The complainant is a member of staff at the European Investment Bank. His complaint to the Ombudsman was about how the EIB dealt with his concerns about an IT incident during the 2017 staff elections.

The Ombudsman inquired into the complainant’s concerns. She agreed that it was inappropriate for a candidate to have had access to the electronic voting platform during the election. She noted, however, that the EIB had reacted quickly to the incident and that it has, in the meantime, taken measures to prevent such incidents in the future.

On this basis, the Ombudsman concluded that no further inquiries were justified, and closed the case.

Decision in case 383/2019/MMO on how the European Medicines Agency evaluated a tender to carry out efficacy and safety studies on medicines

Friday | 27 September 2019

The case concerned how the European Medicines Agency (EMA) evaluated a tender for a contract to carry out efficacy and safety studies on medicines. The complainant claimed that EMA unfairly concluded that its consortium would not be in a position to complete studies within the foreseen timeframe.
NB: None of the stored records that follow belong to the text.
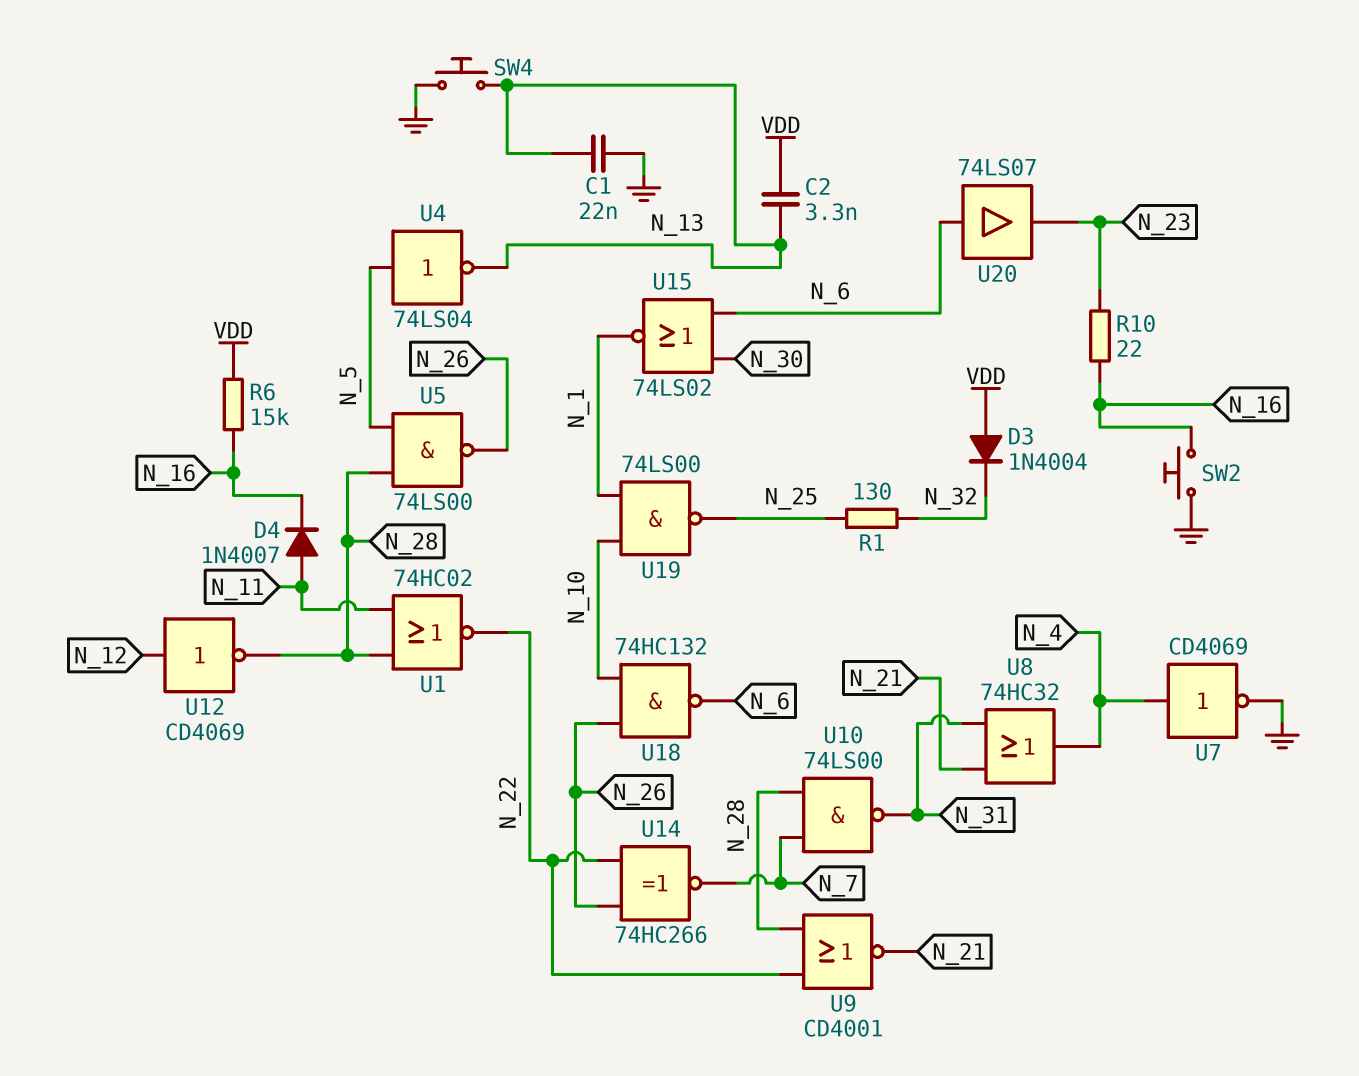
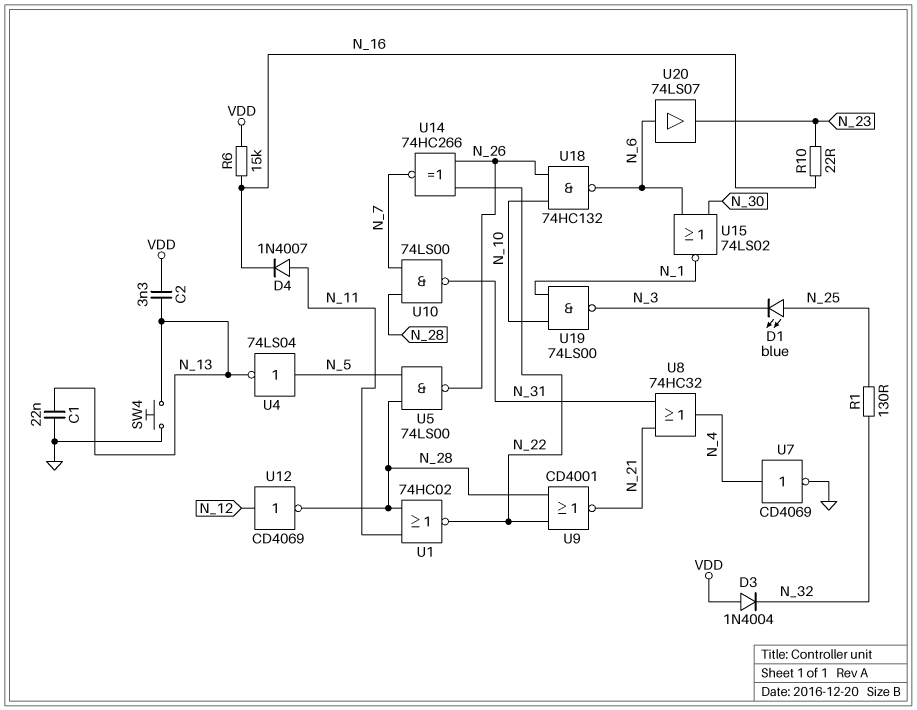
D1: none -> LED blue (A N_25, K N_3)
SW2: button (GND, N_16) -> none
U19: NAND 74LS00 (in N_1, in N_10, out N_25) -> NAND 74LS00 (in N_1, in N_10, out N_3)

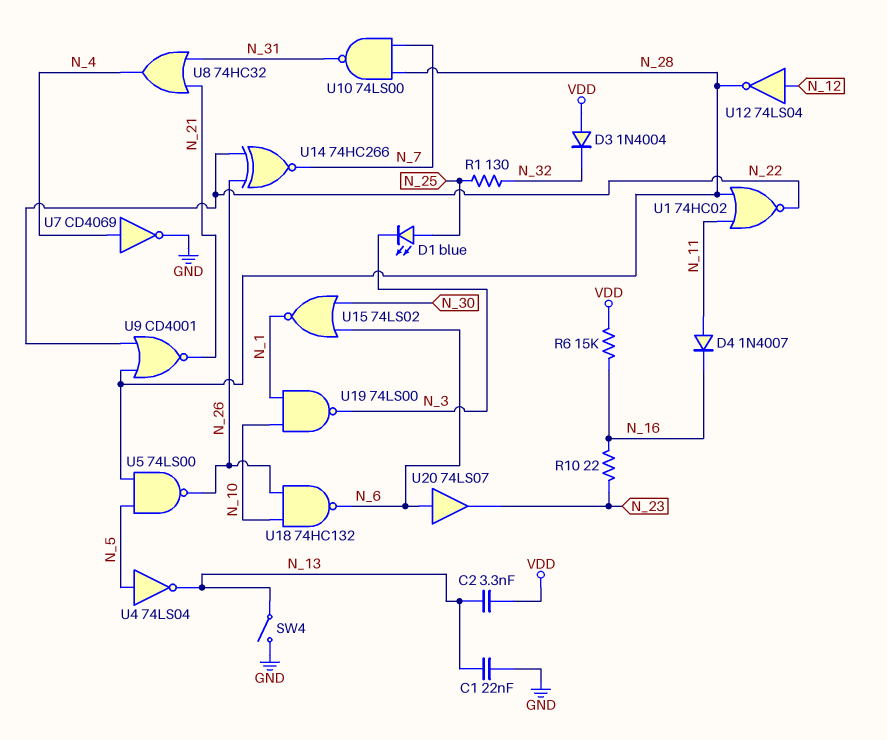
SW4: button (GND, N_13) -> switch (GND, N_13)
U12: NOT CD4069 (in N_12, out N_28) -> NOT 74LS04 (in N_12, out N_28)

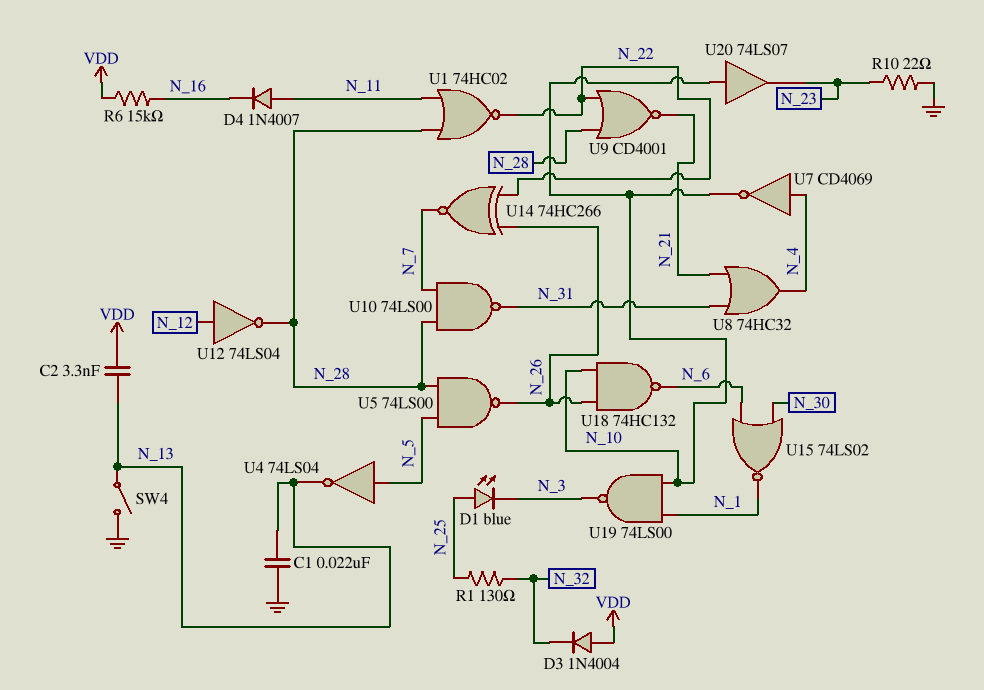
R10: 22 (N_16, N_23) -> 22 (GND, N_23)
U7: NOT CD4069 (in N_4, out GND) -> NOT CD4069 (in N_4, out N_10)
U20: buffer 74LS07 (in N_6, out N_23) -> buffer 74LS07 (in N_10, out N_23)

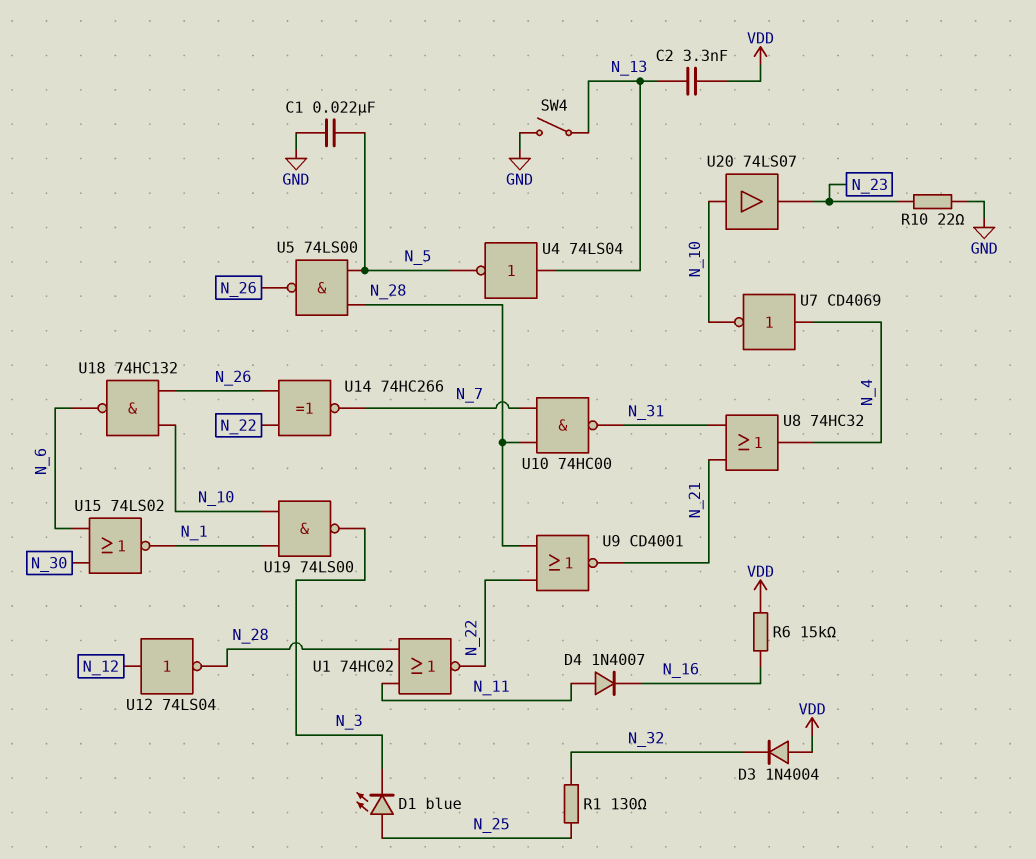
C1: 22nF (GND, N_13) -> 22nF (GND, N_5)
U4: NOT 74LS04 (in N_5, out N_13) -> NOT 74LS04 (in N_13, out N_5)
U10: NAND 74LS00 (in N_7, in N_28, out N_31) -> NAND 74HC00 (in N_7, in N_28, out N_31)

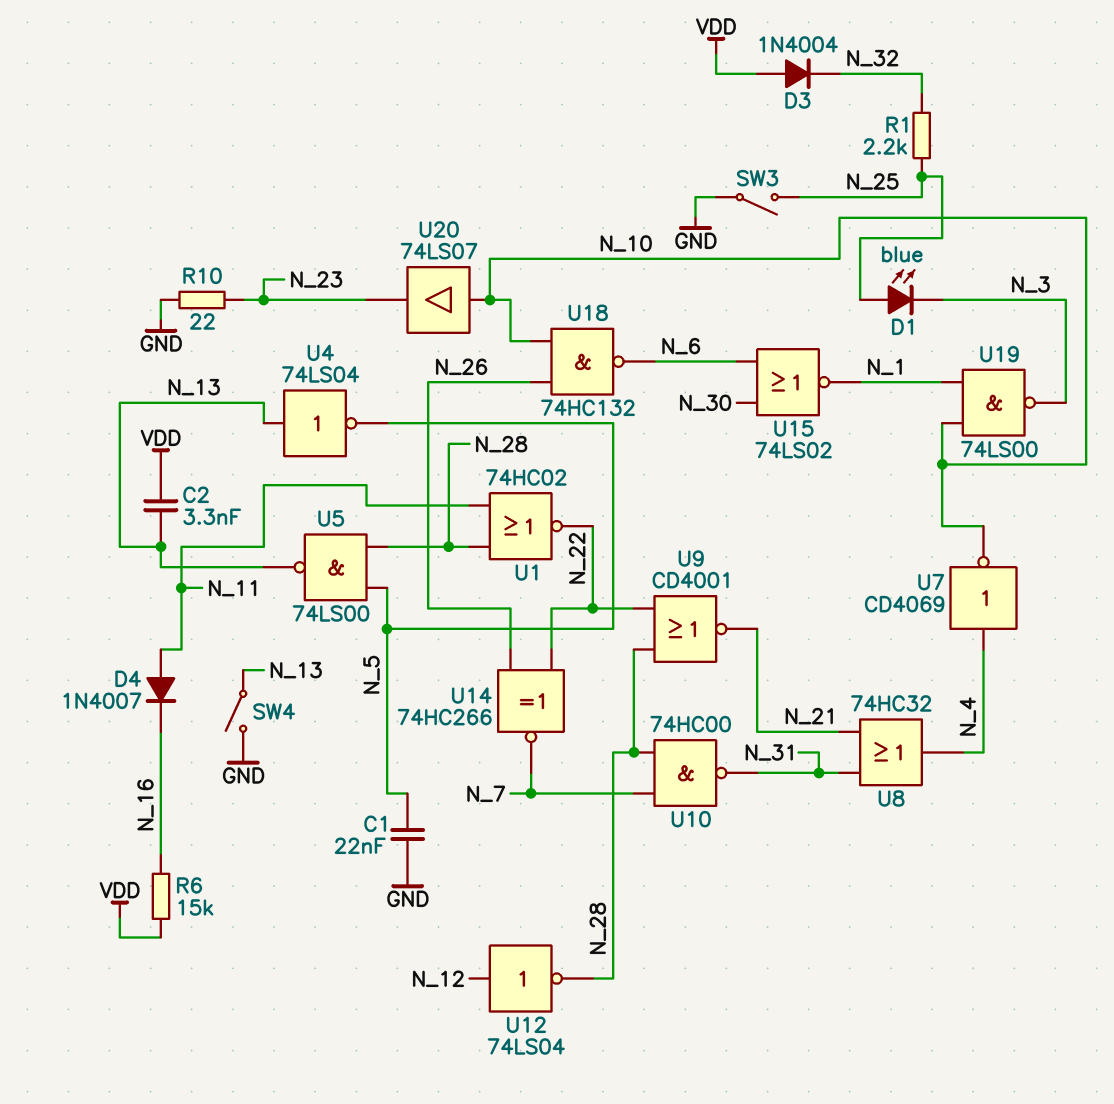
R1: 130 (N_25, N_32) -> 2.2k (N_25, N_32)
SW3: none -> switch (GND, N_25)
U5: NAND 74LS00 (in N_5, in N_28, out N_26) -> NAND 74LS00 (in N_5, in N_28, out N_13)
The complainant also contended that EMA did not give the consortium the opportunity to clarify its tender, which it had done with other tenderers. 

The Ombudsman found that EMA had been justified in not requesting clarifications about the complainant’s tender, and had not treated it unfairly.

The Ombudsman thus closed the inquiry finding no maladministration.

Decision in case 1501/2019/MIG on the European Parliament’s decision to declare inadmissible requests to verify that two ‘European political parties’ comply with core EU values

Tuesday | 17 September 2019

The case before the Ombudsman concerned a decision by the European Parliament to declare inadmissible two requests from an NGO to initiate a procedure to verify if two political parties in Parliament should continue to enjoy the status of ‘European political parties’. A ‘European political party’ enjoys certain benefits, including funding.

An independent ‘Authority’, appointed by the European Parliament, the Council and the Commission, is empowered to grant a political party the status of ‘European political party’ provided the party meets certain conditions. One of these conditions is that the party complies with the core values of the EU, namely respect for human dignity, freedom, democracy, equality, the rule of law and respect for human rights, including the rights of persons belonging to minorities.

Parliament can decide, either on its own initiative, or in response to a request from a ‘group of citizens’, to ask the independent Authority to verify if a European political party continues to comply with these core values. Parliament’s Rules of Procedures state that such requests can be submitted by a group of at least 50 EU citizens.

The complainant provided Parliament with a list of persons who it claimed supported its two requests. Parliament informed it that, in accordance with its Rules of Procedures, these persons should sign the requests. When the complainant did not provide signed requests, Parliament informed the complainant that the requests were inadmissible.

The Ombudsman found that Parliament was entitled to ask the complainant to provide it with signed requests. Since the complainant did not provide the signed requests, despite a number of reminders, the Ombudsman found no maladministration by Parliament.